[WORK INSTRUCTION]: Where the string "Silkscreen" shows up in a line of the records, copy that line.

[[ DATASET ENTRIES, beginning ]]

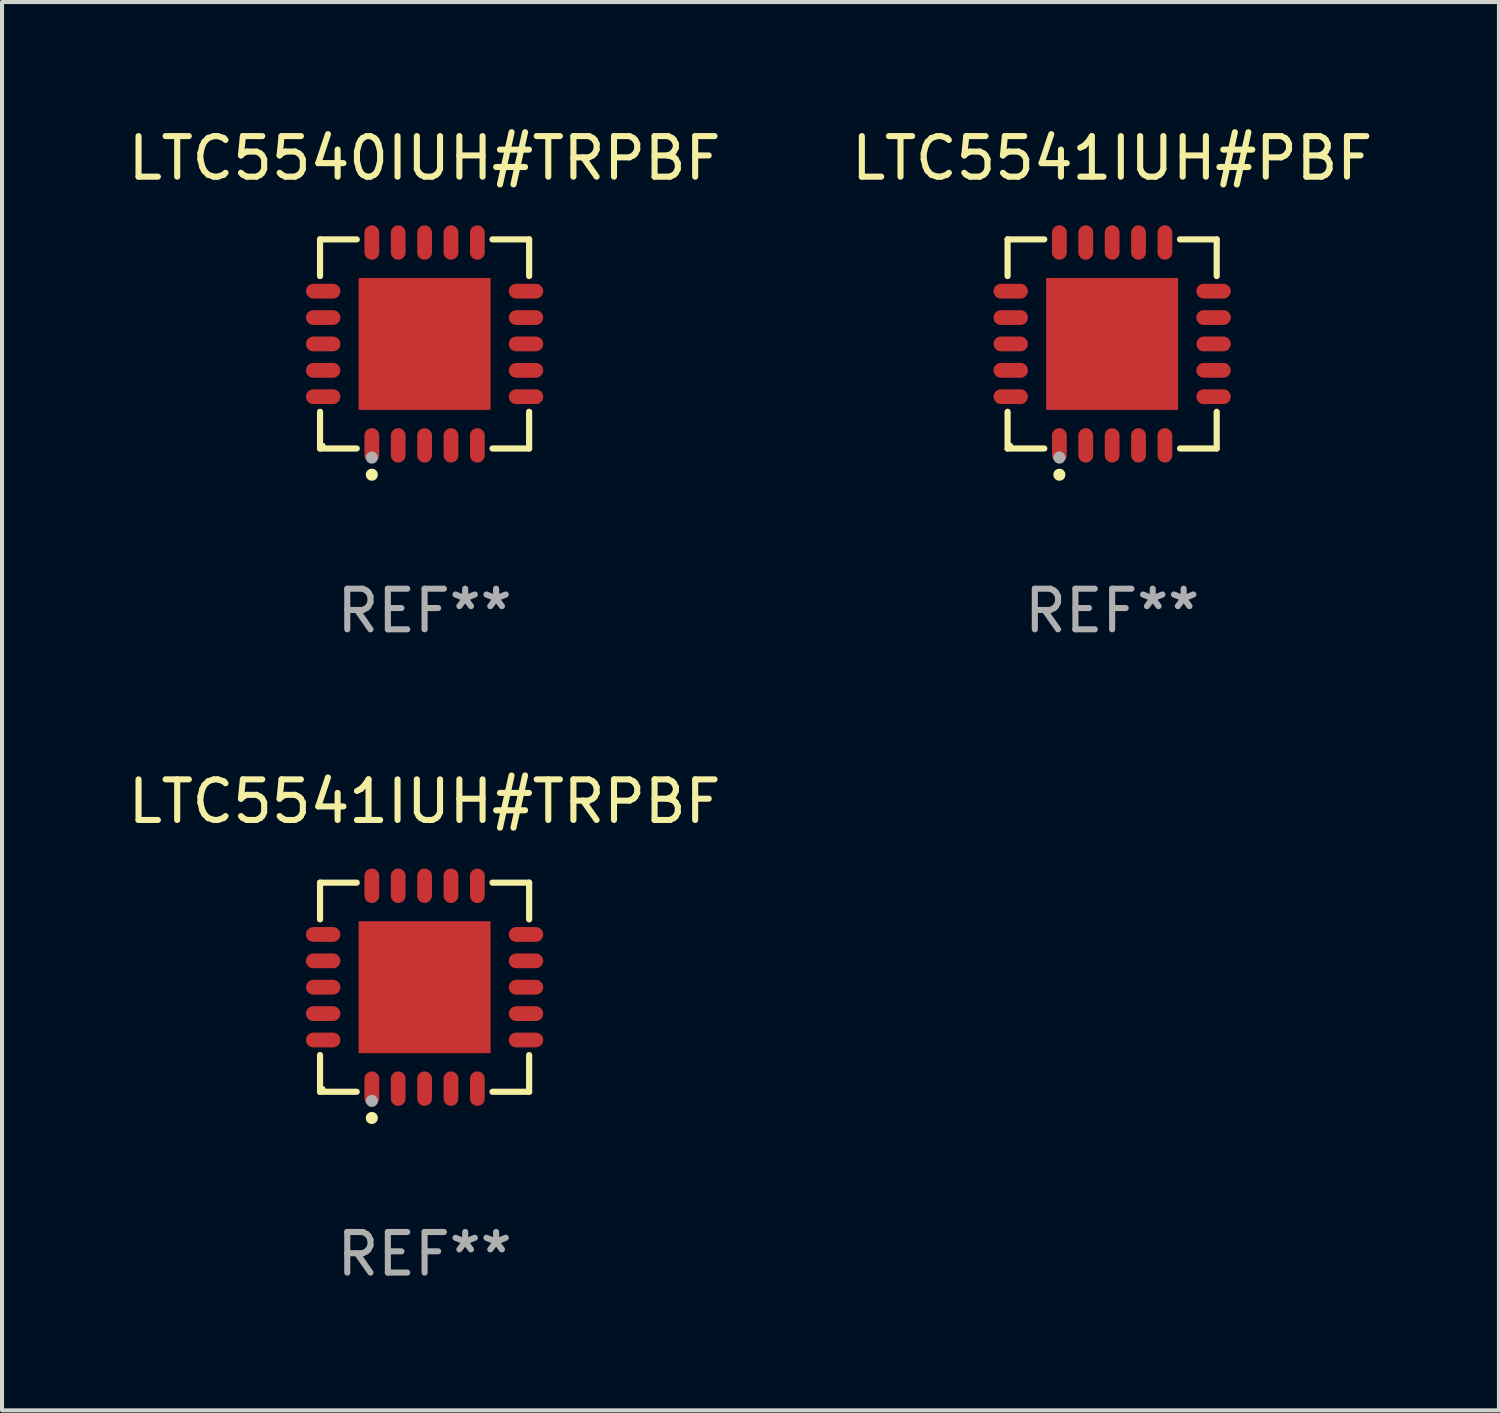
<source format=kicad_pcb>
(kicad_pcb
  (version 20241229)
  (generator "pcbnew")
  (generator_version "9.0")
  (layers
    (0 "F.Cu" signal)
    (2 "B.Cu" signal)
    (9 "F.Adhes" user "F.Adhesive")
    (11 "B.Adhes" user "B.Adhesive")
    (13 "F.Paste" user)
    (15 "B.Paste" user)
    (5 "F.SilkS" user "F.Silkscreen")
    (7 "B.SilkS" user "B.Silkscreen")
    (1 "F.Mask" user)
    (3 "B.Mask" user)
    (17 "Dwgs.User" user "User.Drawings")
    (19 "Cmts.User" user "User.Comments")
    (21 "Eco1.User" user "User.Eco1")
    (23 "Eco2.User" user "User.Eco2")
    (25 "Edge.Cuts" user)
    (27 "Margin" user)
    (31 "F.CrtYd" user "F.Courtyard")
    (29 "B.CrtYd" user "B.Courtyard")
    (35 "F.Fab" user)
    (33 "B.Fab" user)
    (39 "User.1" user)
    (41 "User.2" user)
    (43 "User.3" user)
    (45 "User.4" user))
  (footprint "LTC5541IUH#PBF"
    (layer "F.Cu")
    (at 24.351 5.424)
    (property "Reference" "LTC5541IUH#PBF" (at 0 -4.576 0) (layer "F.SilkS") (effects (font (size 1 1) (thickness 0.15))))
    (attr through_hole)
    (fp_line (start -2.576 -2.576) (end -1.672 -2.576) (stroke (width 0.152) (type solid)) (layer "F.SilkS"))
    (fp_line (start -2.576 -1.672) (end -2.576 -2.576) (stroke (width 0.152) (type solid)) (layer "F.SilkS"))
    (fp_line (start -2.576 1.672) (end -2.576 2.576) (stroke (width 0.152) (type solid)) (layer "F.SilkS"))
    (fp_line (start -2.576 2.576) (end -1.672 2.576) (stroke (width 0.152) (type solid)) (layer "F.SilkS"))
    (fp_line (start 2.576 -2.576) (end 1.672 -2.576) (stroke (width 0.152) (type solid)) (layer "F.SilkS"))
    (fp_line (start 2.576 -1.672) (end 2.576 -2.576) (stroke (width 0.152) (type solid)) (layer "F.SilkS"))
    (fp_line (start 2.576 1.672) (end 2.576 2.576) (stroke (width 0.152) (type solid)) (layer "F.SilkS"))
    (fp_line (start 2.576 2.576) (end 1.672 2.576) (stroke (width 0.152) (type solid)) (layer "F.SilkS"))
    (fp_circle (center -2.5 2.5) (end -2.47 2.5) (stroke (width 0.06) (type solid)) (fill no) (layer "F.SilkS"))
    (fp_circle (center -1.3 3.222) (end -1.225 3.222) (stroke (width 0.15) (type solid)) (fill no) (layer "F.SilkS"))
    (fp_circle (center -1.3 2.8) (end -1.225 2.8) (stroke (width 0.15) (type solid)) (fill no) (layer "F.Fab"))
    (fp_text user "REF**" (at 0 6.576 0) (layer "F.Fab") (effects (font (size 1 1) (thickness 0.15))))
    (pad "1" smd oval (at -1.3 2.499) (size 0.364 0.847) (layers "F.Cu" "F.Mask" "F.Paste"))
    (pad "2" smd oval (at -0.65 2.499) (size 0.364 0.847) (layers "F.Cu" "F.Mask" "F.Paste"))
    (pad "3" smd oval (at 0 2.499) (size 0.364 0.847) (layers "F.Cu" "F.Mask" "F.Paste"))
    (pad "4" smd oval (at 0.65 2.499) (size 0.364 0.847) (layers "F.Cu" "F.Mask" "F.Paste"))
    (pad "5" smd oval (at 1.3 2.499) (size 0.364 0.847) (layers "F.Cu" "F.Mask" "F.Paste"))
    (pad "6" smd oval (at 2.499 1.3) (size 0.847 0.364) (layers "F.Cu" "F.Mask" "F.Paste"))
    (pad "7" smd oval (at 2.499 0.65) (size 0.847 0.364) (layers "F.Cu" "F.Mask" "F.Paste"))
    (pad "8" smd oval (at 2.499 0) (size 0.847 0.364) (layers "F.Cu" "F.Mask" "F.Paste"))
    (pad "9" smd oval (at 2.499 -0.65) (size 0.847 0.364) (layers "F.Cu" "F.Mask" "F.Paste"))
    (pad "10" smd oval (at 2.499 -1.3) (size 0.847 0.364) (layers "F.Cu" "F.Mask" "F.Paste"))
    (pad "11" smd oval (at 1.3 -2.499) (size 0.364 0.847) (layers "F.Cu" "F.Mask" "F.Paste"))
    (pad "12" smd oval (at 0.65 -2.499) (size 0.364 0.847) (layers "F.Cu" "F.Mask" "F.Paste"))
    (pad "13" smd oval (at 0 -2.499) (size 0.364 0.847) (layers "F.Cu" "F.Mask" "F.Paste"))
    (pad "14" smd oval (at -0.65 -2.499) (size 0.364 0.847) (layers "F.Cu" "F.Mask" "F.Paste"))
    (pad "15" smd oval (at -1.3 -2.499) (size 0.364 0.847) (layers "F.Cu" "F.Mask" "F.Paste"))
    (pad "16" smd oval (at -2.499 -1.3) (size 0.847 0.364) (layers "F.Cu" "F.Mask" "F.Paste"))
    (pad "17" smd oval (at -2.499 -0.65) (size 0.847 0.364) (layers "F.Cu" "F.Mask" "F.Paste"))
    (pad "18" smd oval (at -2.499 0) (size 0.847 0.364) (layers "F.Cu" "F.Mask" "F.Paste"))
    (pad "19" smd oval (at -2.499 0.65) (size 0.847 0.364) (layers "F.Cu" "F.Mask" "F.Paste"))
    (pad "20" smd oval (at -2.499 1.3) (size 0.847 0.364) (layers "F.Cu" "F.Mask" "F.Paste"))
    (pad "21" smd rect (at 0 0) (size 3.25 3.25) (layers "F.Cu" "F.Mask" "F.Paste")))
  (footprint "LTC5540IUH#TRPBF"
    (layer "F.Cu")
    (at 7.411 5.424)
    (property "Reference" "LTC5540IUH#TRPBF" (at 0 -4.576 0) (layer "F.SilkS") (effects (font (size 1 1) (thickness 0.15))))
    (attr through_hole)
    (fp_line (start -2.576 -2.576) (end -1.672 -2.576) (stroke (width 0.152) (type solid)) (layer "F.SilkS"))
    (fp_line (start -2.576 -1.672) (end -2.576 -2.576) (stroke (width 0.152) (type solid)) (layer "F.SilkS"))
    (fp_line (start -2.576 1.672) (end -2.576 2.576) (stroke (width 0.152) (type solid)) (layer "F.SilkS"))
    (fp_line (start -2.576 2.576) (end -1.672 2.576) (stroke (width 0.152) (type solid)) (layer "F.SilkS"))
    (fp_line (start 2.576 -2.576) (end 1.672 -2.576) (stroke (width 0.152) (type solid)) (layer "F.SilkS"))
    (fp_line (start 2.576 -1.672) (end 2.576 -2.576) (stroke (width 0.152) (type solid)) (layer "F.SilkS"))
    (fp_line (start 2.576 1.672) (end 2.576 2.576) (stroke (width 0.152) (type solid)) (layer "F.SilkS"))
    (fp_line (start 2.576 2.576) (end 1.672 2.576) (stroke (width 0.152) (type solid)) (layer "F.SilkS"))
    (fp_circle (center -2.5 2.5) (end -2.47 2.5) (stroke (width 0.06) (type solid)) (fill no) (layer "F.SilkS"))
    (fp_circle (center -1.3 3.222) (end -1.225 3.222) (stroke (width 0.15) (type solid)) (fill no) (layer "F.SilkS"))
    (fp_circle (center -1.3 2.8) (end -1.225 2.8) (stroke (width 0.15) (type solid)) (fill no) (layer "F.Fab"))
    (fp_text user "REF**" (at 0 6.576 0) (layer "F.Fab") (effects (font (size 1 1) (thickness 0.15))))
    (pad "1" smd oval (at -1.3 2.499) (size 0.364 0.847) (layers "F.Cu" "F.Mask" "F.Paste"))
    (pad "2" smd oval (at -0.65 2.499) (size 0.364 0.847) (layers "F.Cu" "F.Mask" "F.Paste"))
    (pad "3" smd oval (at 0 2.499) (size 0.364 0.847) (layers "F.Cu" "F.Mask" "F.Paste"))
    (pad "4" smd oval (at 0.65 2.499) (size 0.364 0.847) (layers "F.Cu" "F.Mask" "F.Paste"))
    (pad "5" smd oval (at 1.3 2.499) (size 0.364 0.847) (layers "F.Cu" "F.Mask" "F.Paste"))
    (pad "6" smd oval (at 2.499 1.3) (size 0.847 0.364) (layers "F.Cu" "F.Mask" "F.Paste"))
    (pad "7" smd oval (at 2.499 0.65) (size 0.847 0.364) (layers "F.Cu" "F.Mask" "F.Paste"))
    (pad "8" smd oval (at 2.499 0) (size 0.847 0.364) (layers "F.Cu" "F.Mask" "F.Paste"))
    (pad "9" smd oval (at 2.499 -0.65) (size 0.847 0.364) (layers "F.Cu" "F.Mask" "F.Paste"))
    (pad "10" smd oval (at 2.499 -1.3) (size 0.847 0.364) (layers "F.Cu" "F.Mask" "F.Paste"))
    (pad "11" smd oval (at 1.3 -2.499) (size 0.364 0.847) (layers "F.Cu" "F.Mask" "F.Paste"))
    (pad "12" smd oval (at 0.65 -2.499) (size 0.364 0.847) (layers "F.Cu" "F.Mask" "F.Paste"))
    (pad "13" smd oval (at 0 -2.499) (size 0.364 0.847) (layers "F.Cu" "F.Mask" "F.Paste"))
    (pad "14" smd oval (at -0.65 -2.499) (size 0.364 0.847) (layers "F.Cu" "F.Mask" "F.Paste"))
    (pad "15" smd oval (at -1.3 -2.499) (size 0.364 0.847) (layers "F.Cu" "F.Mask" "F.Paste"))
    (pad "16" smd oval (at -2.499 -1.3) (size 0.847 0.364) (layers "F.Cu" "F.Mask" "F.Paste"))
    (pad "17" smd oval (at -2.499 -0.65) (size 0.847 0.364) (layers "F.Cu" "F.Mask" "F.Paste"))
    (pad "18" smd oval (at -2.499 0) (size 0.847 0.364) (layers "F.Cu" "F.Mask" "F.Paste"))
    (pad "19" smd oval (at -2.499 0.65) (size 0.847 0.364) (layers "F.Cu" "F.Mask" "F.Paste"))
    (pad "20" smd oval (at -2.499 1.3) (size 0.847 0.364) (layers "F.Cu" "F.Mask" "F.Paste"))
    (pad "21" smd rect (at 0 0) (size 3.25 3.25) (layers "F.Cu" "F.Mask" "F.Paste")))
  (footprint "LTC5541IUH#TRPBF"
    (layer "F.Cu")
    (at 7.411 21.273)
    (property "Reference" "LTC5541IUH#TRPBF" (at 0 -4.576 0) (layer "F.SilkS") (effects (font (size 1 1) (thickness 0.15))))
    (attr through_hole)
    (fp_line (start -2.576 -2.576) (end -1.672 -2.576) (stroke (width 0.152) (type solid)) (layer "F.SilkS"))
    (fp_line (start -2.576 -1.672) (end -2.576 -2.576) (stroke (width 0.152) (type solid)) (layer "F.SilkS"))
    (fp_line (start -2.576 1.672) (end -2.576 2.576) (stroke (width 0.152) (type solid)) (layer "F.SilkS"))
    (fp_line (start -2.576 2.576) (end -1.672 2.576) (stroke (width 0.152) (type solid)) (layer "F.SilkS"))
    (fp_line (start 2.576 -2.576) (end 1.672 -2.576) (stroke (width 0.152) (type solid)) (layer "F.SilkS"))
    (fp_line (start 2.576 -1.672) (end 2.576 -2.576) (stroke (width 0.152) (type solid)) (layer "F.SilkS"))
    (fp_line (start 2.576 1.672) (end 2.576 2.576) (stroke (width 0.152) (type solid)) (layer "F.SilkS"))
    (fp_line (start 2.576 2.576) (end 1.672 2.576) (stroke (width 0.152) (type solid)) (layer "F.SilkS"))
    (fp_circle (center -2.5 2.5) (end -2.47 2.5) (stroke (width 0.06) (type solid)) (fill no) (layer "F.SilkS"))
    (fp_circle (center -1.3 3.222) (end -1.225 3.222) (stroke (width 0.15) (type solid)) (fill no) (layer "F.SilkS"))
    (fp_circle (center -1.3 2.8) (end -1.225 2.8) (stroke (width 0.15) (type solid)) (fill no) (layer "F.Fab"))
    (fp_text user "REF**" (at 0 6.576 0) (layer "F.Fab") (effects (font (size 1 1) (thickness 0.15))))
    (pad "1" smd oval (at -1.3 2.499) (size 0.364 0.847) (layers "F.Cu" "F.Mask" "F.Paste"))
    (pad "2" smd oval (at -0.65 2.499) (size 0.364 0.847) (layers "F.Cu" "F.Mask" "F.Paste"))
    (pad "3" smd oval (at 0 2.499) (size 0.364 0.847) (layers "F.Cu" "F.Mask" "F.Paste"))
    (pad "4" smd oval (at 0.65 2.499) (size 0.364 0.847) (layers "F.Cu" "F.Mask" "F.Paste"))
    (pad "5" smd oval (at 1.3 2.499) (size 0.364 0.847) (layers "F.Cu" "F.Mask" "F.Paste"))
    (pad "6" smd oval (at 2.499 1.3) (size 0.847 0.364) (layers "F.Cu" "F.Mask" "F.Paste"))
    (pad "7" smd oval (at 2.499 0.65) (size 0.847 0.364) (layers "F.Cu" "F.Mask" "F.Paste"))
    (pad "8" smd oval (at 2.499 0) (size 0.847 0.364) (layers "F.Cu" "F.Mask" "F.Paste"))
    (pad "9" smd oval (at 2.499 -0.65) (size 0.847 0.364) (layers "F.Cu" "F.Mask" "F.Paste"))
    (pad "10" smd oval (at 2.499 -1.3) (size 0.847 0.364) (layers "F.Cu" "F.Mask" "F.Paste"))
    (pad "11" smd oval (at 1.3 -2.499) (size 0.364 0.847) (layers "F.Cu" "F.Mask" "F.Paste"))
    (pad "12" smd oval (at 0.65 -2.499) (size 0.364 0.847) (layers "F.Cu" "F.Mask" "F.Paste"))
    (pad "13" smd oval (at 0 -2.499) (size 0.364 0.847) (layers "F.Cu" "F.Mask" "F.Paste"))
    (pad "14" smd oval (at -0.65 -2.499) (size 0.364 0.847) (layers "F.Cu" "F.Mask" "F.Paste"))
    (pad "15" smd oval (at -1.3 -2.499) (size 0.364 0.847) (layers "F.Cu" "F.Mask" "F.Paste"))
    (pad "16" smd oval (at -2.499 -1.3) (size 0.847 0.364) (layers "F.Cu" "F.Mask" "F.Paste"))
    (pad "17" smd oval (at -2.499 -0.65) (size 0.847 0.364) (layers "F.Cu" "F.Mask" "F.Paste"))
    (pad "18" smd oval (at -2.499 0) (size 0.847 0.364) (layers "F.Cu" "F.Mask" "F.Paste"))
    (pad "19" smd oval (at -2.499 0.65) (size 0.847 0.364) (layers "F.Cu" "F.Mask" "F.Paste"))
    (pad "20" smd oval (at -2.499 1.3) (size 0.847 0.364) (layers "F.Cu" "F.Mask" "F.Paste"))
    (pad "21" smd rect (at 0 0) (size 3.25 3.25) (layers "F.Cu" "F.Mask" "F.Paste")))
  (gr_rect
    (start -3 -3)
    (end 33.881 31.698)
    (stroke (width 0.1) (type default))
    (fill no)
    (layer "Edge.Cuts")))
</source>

[[ DATASET ENTRIES, end ]]

[RESPONSE BOX]:
    (5 "F.SilkS" user "F.Silkscreen")
    (7 "B.SilkS" user "B.Silkscreen")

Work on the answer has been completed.